Micro-CT has also been used in experimental research with laboratory animals in the field of cleft treatment [27, 36, 38, 39]. Recently, we published the results of our investigations on different graft materials used in alveolar cleft repair, the subsequent bone healing process and the development of dental root resorptions in the context of orthodontic tooth movement in a rodent model [14, 15]. In the autologous bone graft group, BMD increased from 0.54 ± 0.05 g/cm3 to 0.62 ± 0.11 g/cm3, while in the xenograft group, the values remained unchanged (from 0.43 ± 0.04 g/cm3 to 0.40 ± 0.04 g/cm3) [15]. As for BV/TV, it remained unchanged in the autografts group (from 54.89% ± 5.07 to 54.71% ± 14.74%), while in the human xenografts group, it decreased (from 41.55% ± 5.27 to 36.07% ± 3.99%). In contrast, the histological findings showed an increase in the newly formed bone in both groups (autograft: 0.89 ± 0.29 mm2; xenograft: 0.52 ± 0.84 mm2), which was also reflected in the distribution of the newly formed bone on the persistent bone substitute (autograft: 79.45%; xenograft: 62.18%) [15]. The radiological examination demonstrated an increase in the mesial root resorption in both the autologous (2.38 ± 0.35 mm3) and the xenogeneic groups (2.17 ± 0.26 mm3), while in the histological analysis, resorption in the autologous group was 0.048 ± 0.015 mm2 and in the xenogeneic group 0.078 ± 0.05 mm2 [14]. The bone changes measured with micro-CT were partially in contrast to the histological measurements of new bone formation.

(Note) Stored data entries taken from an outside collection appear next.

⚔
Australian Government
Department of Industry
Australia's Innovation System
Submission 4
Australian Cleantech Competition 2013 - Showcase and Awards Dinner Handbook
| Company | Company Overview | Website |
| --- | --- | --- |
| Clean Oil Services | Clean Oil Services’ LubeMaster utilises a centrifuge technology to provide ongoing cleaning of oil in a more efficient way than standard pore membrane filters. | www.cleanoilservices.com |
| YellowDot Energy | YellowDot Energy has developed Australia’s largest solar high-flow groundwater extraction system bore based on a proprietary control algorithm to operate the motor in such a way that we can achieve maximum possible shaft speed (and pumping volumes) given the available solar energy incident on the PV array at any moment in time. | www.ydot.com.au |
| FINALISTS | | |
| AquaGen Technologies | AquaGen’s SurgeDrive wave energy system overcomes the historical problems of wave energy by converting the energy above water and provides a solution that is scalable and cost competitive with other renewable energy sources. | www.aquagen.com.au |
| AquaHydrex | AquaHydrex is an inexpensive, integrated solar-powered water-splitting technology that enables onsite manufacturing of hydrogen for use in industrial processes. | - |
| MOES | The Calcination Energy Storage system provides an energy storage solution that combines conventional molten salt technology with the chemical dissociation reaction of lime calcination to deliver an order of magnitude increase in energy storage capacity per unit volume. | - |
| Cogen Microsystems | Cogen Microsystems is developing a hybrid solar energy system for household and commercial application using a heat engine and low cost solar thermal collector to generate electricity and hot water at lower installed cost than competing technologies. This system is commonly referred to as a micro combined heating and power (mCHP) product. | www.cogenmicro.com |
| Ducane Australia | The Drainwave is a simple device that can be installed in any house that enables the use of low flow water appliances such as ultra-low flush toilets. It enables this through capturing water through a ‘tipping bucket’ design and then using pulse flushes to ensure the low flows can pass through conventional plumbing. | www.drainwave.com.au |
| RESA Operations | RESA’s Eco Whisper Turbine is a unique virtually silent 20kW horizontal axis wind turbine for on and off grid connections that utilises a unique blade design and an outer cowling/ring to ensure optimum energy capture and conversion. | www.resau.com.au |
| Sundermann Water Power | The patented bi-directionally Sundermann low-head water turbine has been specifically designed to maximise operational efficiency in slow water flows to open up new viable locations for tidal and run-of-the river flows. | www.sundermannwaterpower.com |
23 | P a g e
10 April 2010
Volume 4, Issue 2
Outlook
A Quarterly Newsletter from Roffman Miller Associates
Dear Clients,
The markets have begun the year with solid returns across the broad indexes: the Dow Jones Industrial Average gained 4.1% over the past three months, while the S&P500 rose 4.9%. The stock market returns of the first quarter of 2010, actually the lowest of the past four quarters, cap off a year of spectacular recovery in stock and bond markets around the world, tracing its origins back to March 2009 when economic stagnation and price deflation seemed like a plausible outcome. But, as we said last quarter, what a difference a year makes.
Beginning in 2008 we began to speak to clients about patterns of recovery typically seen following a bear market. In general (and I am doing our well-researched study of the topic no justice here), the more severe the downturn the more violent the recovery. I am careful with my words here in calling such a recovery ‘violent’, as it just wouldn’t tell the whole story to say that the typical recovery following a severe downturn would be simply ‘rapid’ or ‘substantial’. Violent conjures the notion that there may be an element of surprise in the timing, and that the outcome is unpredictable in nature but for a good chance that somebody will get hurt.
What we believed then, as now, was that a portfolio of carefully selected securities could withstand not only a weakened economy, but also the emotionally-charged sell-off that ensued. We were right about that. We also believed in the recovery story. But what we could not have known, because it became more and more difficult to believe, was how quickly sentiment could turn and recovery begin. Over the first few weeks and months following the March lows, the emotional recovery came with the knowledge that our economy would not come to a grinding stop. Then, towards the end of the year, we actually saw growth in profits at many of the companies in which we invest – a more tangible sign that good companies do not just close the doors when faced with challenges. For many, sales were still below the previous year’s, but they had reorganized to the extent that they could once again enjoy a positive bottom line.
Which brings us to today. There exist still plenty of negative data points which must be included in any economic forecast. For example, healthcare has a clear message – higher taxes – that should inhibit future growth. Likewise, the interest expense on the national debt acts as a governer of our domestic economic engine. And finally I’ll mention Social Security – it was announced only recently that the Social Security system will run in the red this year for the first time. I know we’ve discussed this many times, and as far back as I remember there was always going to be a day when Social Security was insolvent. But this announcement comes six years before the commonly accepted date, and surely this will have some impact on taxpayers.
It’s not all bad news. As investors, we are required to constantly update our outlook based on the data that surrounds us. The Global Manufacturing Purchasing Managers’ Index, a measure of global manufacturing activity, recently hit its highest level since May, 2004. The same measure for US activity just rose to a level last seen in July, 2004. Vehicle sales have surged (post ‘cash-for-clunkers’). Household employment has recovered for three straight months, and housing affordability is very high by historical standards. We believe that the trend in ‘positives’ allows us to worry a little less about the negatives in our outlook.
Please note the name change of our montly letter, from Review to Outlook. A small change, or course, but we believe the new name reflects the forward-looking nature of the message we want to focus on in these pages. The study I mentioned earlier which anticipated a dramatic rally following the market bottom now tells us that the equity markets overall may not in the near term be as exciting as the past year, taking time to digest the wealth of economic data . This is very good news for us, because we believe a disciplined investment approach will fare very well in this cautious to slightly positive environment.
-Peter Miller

Based on the correlations between histological and radiological findings in other medical fields [21, 23, 40, 41], we investigated this relationship by studying bone repair processes and root resorptions in our rodent cleft model to determine whether both analytical procedures are necessary for the assessment of structural changes or micro-CT is sufficient. Apart from reproducing our previous findings [14, 15], Tb.Th and Tb.Sp changes were now also included in the present follow-up investigation since they represent a feature of histological analysis of the new bone formation.

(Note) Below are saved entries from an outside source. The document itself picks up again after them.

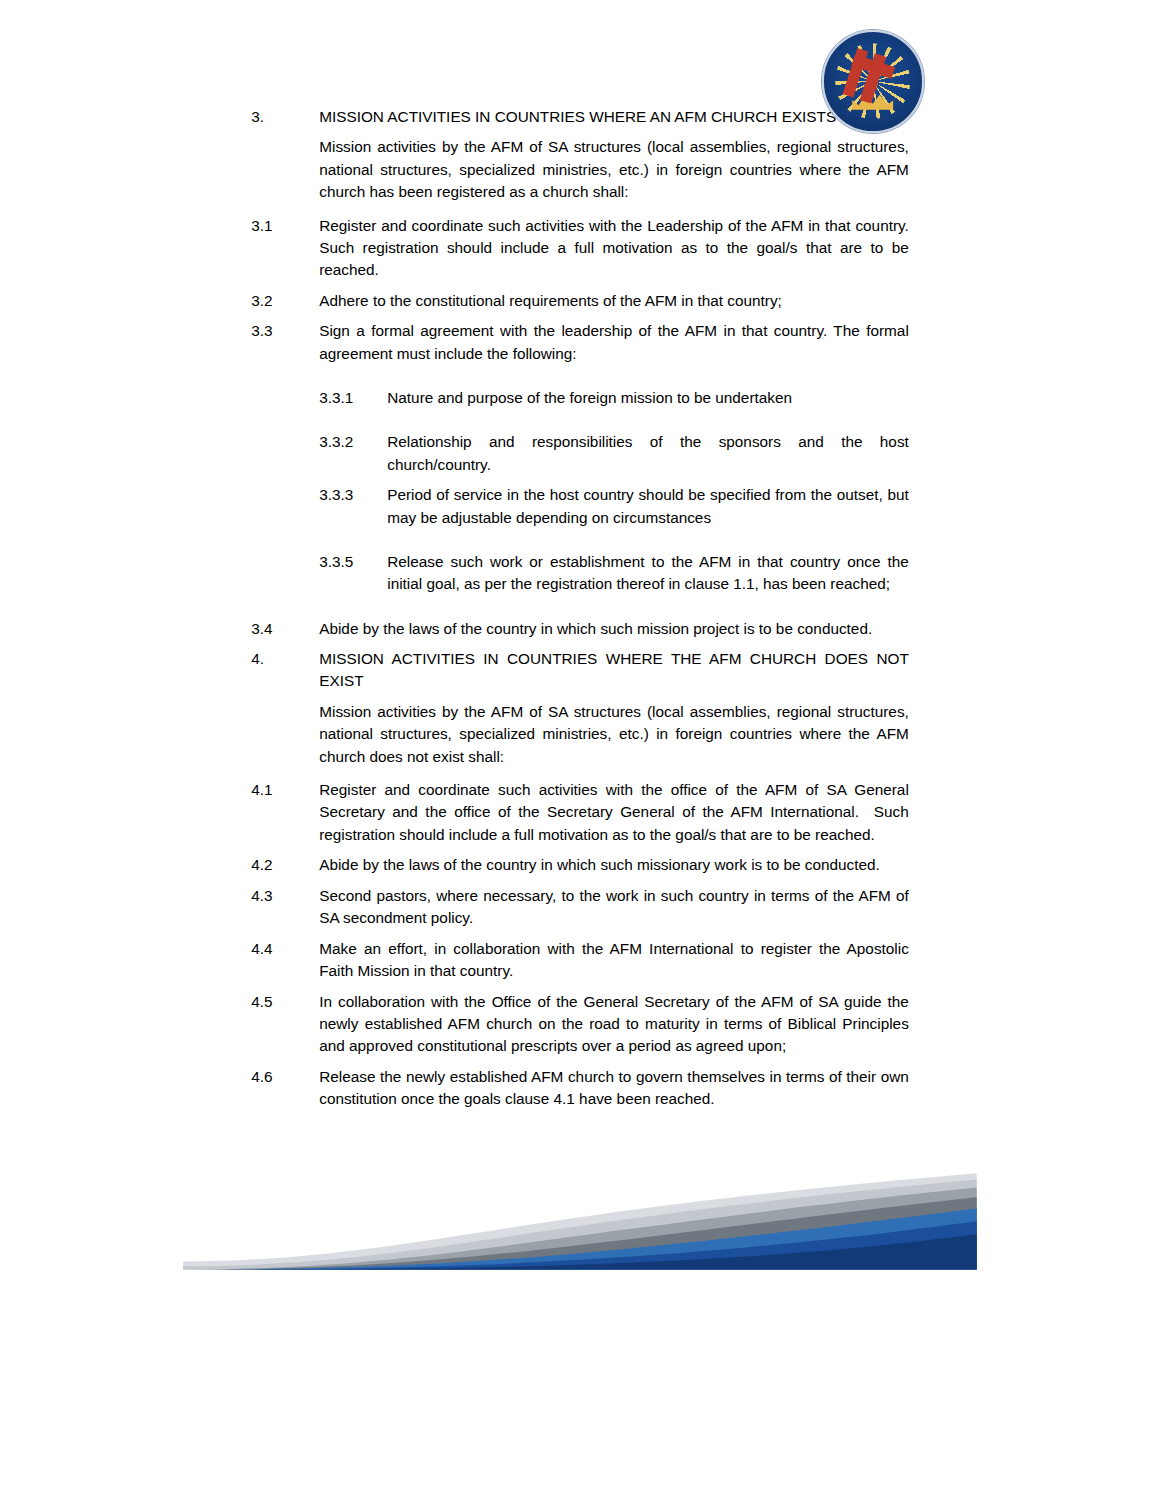3.
MISSION ACTIVITIES IN COUNTRIES WHERE AN AFM CHURCH EXISTS
Mission activities by the AFM of SA structures (local assemblies, regional structures, national structures, specialized ministries, etc.) in foreign countries where the AFM church has been registered as a church shall:
3.1
Register and coordinate such activities with the Leadership of the AFM in that country. Such registration should include a full motivation as to the goal/s that are to be reached.
3.2
Adhere to the constitutional requirements of the AFM in that country;
3.3
Sign a formal agreement with the leadership of the AFM in that country. The formal agreement must include the following:
3.3.1
Nature and purpose of the foreign mission to be undertaken
3.3.2
Relationship and responsibilities of the sponsors and the host church/country.
3.3.3
Period of service in the host country should be specified from the outset, but may be adjustable depending on circumstances
3.3.5
Release such work or establishment to the AFM in that country once the initial goal, as per the registration thereof in clause 1.1, has been reached;
3.4
Abide by the laws of the country in which such mission project is to be conducted.
4.
MISSION ACTIVITIES IN COUNTRIES WHERE THE AFM CHURCH DOES NOT EXIST
Mission activities by the AFM of SA structures (local assemblies, regional structures, national structures, specialized ministries, etc.) in foreign countries where the AFM church does not exist shall:
4.1
Register and coordinate such activities with the office of the AFM of SA General Secretary and the office of the Secretary General of the AFM International. Such registration should include a full motivation as to the goal/s that are to be reached.
4.2
Abide by the laws of the country in which such missionary work is to be conducted.
4.3
Second pastors, where necessary, to the work in such country in terms of the AFM of SA secondment policy.
4.4
Make an effort, in collaboration with the AFM International to register the Apostolic Faith Mission in that country.
4.5
In collaboration with the Office of the General Secretary of the AFM of SA guide the newly established AFM church on the road to maturity in terms of Biblical Principles and approved constitutional prescripts over a period as agreed upon;
4.6
Release the newly established AFM church to govern themselves in terms of their own constitution once the goals clause 4.1 have been reached.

Concerning the remodelling processes, weak relationships between both analysis methods were found, with the only significant correlation being that of newly formed bones (histology) and BMD changes (radiology) in the autograft group (r = 0.812, CI [0.001 to 0.979], p = 0.05). Therefore, in this experimental model, BMD, BV/TV, Tb.Th and Tb.Sp cannot be used to confirm new bone formation. Likewise, no correlations were found between the 2D root resorptions and the 3D resorption lacunae. Regarding the significantly larger total amount of root resorption in the radiological 3D imaging and the lack of a correlation with histological 2D slices, the use of histology techniques should be considered. The type of bone substitute also has a minor role in X.

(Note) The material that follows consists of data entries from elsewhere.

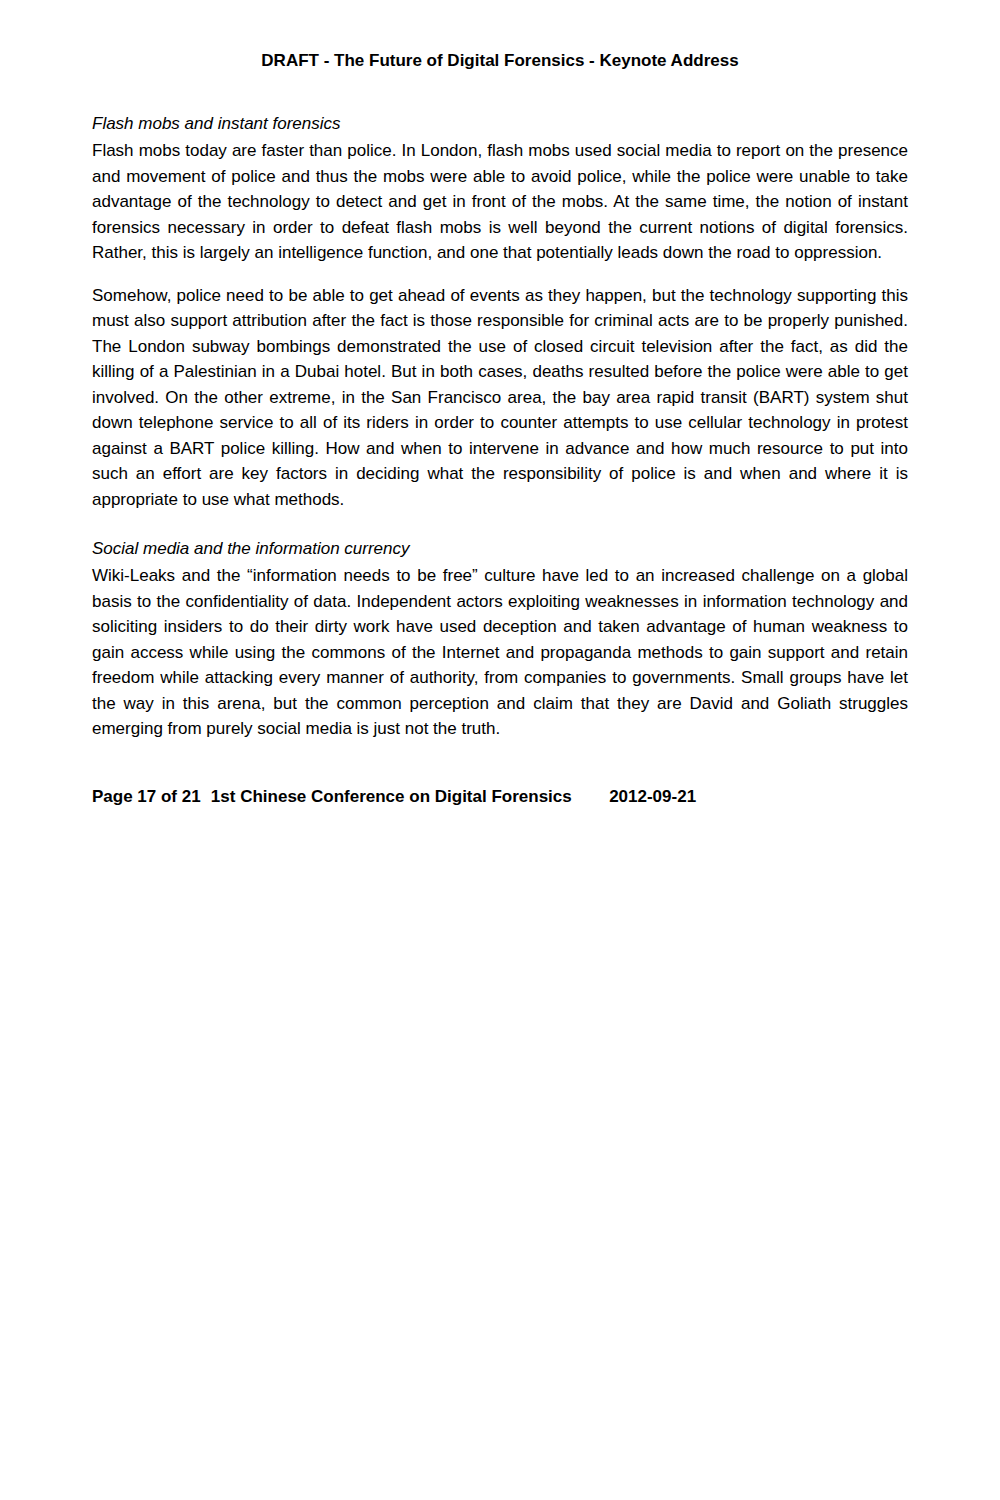DRAFT - The Future of Digital Forensics - Keynote Address
Flash mobs and instant forensics
Flash mobs today are faster than police. In London, flash mobs used social media to report on the presence and movement of police and thus the mobs were able to avoid police, while the police were unable to take advantage of the technology to detect and get in front of the mobs. At the same time, the notion of instant forensics necessary in order to defeat flash mobs is well beyond the current notions of digital forensics. Rather, this is largely an intelligence function, and one that potentially leads down the road to oppression.
Somehow, police need to be able to get ahead of events as they happen, but the technology supporting this must also support attribution after the fact is those responsible for criminal acts are to be properly punished. The London subway bombings demonstrated the use of closed circuit television after the fact, as did the killing of a Palestinian in a Dubai hotel. But in both cases, deaths resulted before the police were able to get involved. On the other extreme, in the San Francisco area, the bay area rapid transit (BART) system shut down telephone service to all of its riders in order to counter attempts to use cellular technology in protest against a BART police killing. How and when to intervene in advance and how much resource to put into such an effort are key factors in deciding what the responsibility of police is and when and where it is appropriate to use what methods.
Social media and the information currency
Wiki-Leaks and the “information needs to be free” culture have led to an increased challenge on a global basis to the confidentiality of data. Independent actors exploiting weaknesses in information technology and soliciting insiders to do their dirty work have used deception and taken advantage of human weakness to gain access while using the commons of the Internet and propaganda methods to gain support and retain freedom while attacking every manner of authority, from companies to governments. Small groups have let the way in this arena, but the common perception and claim that they are David and Goliath struggles emerging from purely social media is just not the truth.
Page 17 of 211st Chinese Conference on Digital Forensics 2012-09-21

Because of the specific study design, comparisons between data from the current literature and data from the present study are impossible. Micro-CT is an established method for bone analysis in different fields of medicine. Recently, Pichone et al. [41] assessed trabecular and cortical parameters using histomorphometry and micro-CT of the iliac crest bone core in haemodialysis patients, finding a moderate correlation between the techniques in the trabecular bone volume. In different conditions such as osteoporosis, hypoparathyroidism and primary hyperparathyroidism, positive correlations between the two techniques have been documented [21, 23, 40]. However, in patients with ESRD or renal osteodystrophy, no significant correlations were observed [42, 43]. Pereira et al. [44] investigated paediatric patients with renal osteomalacia, where BV/TV was higher in histomorphometry than in micro-CT, and the osteoid accumulation in histomorphometry negatively correlated with the trabecular density observed in Micro-CT.


Due the missing correlation between the histolgical and radioloigical findings, a detailed and inclusive analysis needs further both kinds of preparations. However, it should be noted that in the present study the sample size was small, possibly influencing the statistical analysis.